Checking in before Game 2 of the Bay Bridge Series. …

I have a feeling we’ll get some news on Brandon McCarthy after the game, and I’m not expecting it to be positive for A’s fans. McCarthy only stayed on the field a short time during BP before having a chat with manager Bob Melvin and going inside. The indications I’m getting are that he might be scratched from Sunday’s start. The A’s haven’t announced anything, but we know that McCarthy’s nagging shoulder issues are something he’ll deal with all season. And it’s unlikely he’s going to pitch on a normal five-day cycle.
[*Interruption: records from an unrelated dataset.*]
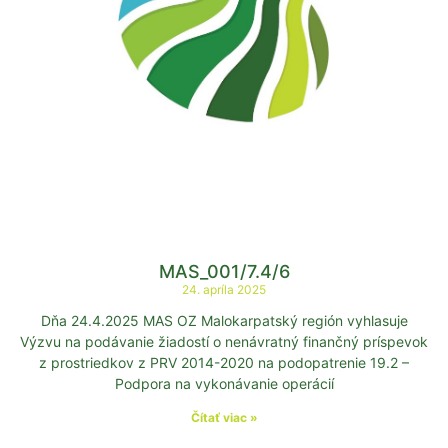
MAS_001/7.4/6
24. apríla 2025
Dňa 24.4.2025 MAS OZ Malokarpatský región vyhlasuje
Výzvu na podávanie žiadostí o nenávratný finančný príspevok
z prostriedkov z PRV 2014-2020 na podopatrenie 19.2 –
Podpora na vykonávanie operácií
Čítať viac »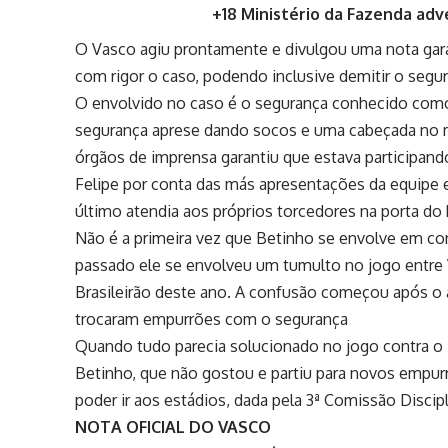
+18 Ministério da Fazenda adv
O Vasco agiu prontamente e divulgou uma nota gara
com rigor o caso, podendo inclusive demitir o segur
O envolvido no caso é o segurança conhecido como
segurança aprese dando socos e uma cabeçada no m
órgãos de imprensa garantiu que estava participand
Felipe por conta das más apresentações da equipe e 
último atendia aos próprios torcedores na porta d
Não é a primeira vez que Betinho se envolve em co
passado ele se envolveu um tumulto no jogo entre 
Brasileirão deste ano. A confusão começou após o ap
trocaram empurrões com o segurança
Quando tudo parecia solucionado no jogo contra o F
Betinho, que não gostou e partiu para novos empu
poder ir aos estádios, dada pela 3ª Comissão Discipl
NOTA OFICIAL DO VASCO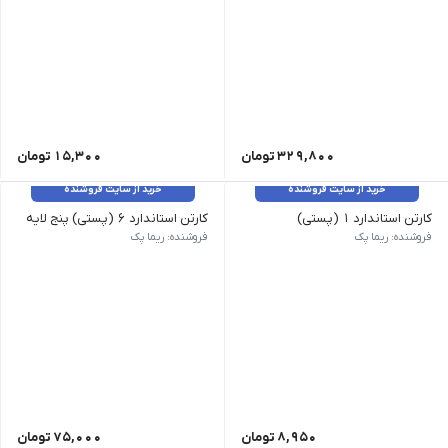
329,800
تومان
15,300
تومان
خرید از سایت فروشنده
خرید از سایت فروشنده
کارتن استاندارد 1 (پستی)
کارتن استاندارد 6 (پستی) پنج لایه
فروشنده: ریما پک
فروشنده: ریما پک
8,950
تومان
75,000
تومان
It’s really too bad for the guy, because he’s been so dialed in when he’s healthy enough to take the mound. We’ll get more after the game on him. … Follow me at twitter.com/joestiglich for all the updates …

–Before any of this surfaced, I talked to McCarthy in the clubhouse about the pine tar controversy involving Rays reliever Joel Peralta, who was ejected from a game recently when umpires found pine tar on his glove. In the aftermath, Indians closer Chris Perez said that one or two pitchers on every team could be busted for having some sort of foreign substance on their gloves.
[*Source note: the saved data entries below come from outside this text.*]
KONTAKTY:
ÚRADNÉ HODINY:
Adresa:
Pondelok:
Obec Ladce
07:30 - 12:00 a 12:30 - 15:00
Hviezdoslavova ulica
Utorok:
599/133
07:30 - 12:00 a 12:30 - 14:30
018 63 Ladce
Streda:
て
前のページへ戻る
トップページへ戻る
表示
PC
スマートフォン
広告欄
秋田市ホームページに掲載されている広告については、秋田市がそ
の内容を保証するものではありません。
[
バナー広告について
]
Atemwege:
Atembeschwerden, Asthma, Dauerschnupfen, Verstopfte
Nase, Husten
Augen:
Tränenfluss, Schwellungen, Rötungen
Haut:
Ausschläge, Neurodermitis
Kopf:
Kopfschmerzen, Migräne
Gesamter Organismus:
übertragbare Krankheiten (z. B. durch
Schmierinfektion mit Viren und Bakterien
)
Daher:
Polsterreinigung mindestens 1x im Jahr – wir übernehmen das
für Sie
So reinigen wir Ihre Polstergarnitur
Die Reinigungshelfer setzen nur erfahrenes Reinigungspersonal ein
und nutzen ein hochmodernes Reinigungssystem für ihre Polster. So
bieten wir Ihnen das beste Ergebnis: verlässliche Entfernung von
“I would say the assessment of that is probably right on,” McCarthy said. He added that he has never used pine tar himself and doesn’t have much knowledge about its effects. But he said pitchers look to use substances such as pine tar out of necessity to get a better grip on the ball. All baseballs used in major league games get rubbed up with a mud-like substance beforehand, which is meant to improve their grip. But McCarthy said baseballs end up feeling like “a cue ball covered in flour.”

Asked in general about pitchers using substances on the ball, McCarthy said: “If most people went out and felt major league baseballs after they’re rubbed up, they’re close to unthrowable. They’re dusty and slippery. I think there’s a level of acceptability before it gets to, ‘Now you’re trying to do something different. You’re not doing this to get a feel of the ball any more, you’re doing this to (get an advantage).’ It’s a slippery slope and one that you really can’t define.”